### 検討用の文章
* * *

Googleアドセンス広告をクリックすると稀に詐欺サイトに誘導される件

Googleアドセンス広告をクリックすると「マルウェアに感染した」という詐欺サイトに飛ばされることがあります。Googleの厳しい審査をくぐりぬけてこのような詐欺広告を出稿することは不可能と思われますが、残念ながら実際には偽りのサイトに誘導されることがあります。何故このようなことが起こるのか不思議ですよね。
実際、GoogleはAIと目視による強力な審査システムを持っていますが、悪意のある広告出稿者は技術的な抜け道や時間差を用いた巧妙な手口(マルバタイジング)を使って、この審査システムを騙しています。
具体的に、詐欺広告がどのようにして審査をすり抜けているのか、その主な手口を解説します。

* * *

### 記録データ
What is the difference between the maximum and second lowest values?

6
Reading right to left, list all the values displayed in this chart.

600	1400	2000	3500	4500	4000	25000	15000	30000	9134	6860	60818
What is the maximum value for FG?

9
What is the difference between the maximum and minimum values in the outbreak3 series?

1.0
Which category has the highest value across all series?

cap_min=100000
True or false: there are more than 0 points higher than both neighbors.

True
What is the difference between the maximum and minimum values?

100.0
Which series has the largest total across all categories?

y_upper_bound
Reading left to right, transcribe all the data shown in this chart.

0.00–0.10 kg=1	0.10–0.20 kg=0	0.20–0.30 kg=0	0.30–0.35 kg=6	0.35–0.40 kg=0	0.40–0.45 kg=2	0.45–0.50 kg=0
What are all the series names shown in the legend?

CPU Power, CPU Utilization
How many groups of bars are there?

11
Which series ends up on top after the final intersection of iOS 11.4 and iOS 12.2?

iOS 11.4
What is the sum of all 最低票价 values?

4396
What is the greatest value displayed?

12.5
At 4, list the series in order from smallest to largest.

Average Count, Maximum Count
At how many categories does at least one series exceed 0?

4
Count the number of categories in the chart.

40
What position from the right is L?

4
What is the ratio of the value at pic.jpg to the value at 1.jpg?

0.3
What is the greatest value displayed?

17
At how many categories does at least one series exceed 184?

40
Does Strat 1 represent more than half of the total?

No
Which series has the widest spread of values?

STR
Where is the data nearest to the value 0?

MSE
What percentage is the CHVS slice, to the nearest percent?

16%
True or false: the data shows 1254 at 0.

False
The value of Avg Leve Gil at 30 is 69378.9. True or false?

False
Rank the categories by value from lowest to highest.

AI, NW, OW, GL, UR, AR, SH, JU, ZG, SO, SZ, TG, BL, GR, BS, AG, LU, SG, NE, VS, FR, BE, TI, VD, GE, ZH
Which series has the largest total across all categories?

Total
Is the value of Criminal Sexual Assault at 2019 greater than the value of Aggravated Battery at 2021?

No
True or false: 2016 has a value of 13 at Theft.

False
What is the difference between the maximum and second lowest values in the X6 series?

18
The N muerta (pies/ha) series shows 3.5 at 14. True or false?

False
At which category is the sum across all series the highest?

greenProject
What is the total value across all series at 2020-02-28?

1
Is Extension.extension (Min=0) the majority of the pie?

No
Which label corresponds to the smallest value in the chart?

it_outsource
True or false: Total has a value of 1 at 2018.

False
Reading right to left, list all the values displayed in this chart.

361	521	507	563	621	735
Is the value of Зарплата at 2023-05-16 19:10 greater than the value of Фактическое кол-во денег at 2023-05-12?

* * *

### 課題 A
詐欺広告についての文章を読んで、次の問いに答えてください。
(i) アドセンス広告をクリックすると、どのような内容の詐欺サイトに飛ばされることがありますか。
(ii) Googleの審査システムは何による審査を行っていますか。
(iii) 悪意のある広告出稿者が使う、技術的な抜け道や時間差を用いた巧妙な手口は何と呼ばれていますか。
### 課題 B
詐欺広告についての文章から、「Googleアドセンス広告をクリックすると「マルウェアに」を含む語句で始まり「けているのか、その主な手口を解説します。」で終わる部分を、一字も変えずに引用してください。
### 課題 C
詐欺広告についての文章を、最後の文に続けて書き進めてください。
記録データの各行はこの課題に関係しません。

### 解答 A
(i) 「マルウェアに感染した」という内容の詐欺サイト
(ii) AIと目視による審査
(iii) マルバタイジング

### 解答 B
Googleアドセンス広告をクリックすると「マルウェアに感染した」という詐欺サイトに飛ばされることがあります。Googleの厳しい審査をくぐりぬけてこのような詐欺広告を出稿することは不可能と思われますが、残念ながら実際には偽りのサイトに誘導されることがあります。何故このようなことが起こるのか不思議ですよね。
実際、GoogleはAIと目視による強力な審査システムを持っていますが、悪意のある広告出稿者は技術的な抜け道や時間差を用いた巧妙な手口(マルバタイジング)を使って、この審査システムを騙しています。
具体的に、詐欺広告がどのようにして審査をすり抜けているのか、その主な手口を解説します。

### 解答 C
1. 審査をくぐり抜ける巧妙な手口
- クローキング(Cloaking): これが最も一般的な手口です。広告をクリックした相手が「Googleの審査用ボット(クローラー)」や「Googleの審査担当者」であると判定した場合、無害でクリーンな通常のウェブサイトを表示させます。しかし、一般のユーザー(特定のブラウザ、OS、IPアドレスなどから判定)がクリックした場合は、詐欺サイトへ強制的にリダイレクト(転送)させます。これにより、審査の瞬間だけ「優良な広告」を装います。
- 承認後のランディングページ改ざん: 最初は完全に無害なサイトを用意して広告を出稿し、Googleの審査を通過させます。そして、広告の配信が始まり、安全な広告としてネットワークに流通した数日後や数週間後に、突然リンク先のサーバーの設定を書き換え、詐欺サイトへ転送されるように変更します。
- 正規アカウントの乗っ取り(ハイジャック): 長年クリーンに広告を出稿しており、Googleから「信頼度が高い」と評価されている優良企業の広告アカウントをハッキングなどで乗っ取ります。信頼されたアカウントからの出稿は審査が比較的スムーズに通りやすいため、その信用を悪用して一時的に大量の詐欺広告をばらまきます。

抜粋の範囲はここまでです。